Instructions to follow – Your task is to copy all of the data exactly.

Entries taken from a collection:
——————————

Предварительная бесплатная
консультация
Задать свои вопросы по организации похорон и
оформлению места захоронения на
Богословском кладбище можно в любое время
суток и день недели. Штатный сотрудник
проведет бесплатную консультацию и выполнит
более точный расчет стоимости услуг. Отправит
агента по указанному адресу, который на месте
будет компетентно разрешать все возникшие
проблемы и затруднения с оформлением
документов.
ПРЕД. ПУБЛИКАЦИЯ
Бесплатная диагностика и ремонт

——————————

Completed exercise –
Предварительная бесплатная
консультация
Задать свои вопросы по организации похорон и
оформлению места захоронения на
Богословском кладбище можно в любое время
суток и день недели. Штатный сотрудник
проведет бесплатную консультацию и выполнит
более точный расчет стоимости услуг. Отправит
агента по указанному адресу, который на месте
будет компетентно разрешать все возникшие
проблемы и затруднения с оформлением
документов.
ПРЕД. ПУБЛИКАЦИЯ
Бесплатная диагностика и ремонт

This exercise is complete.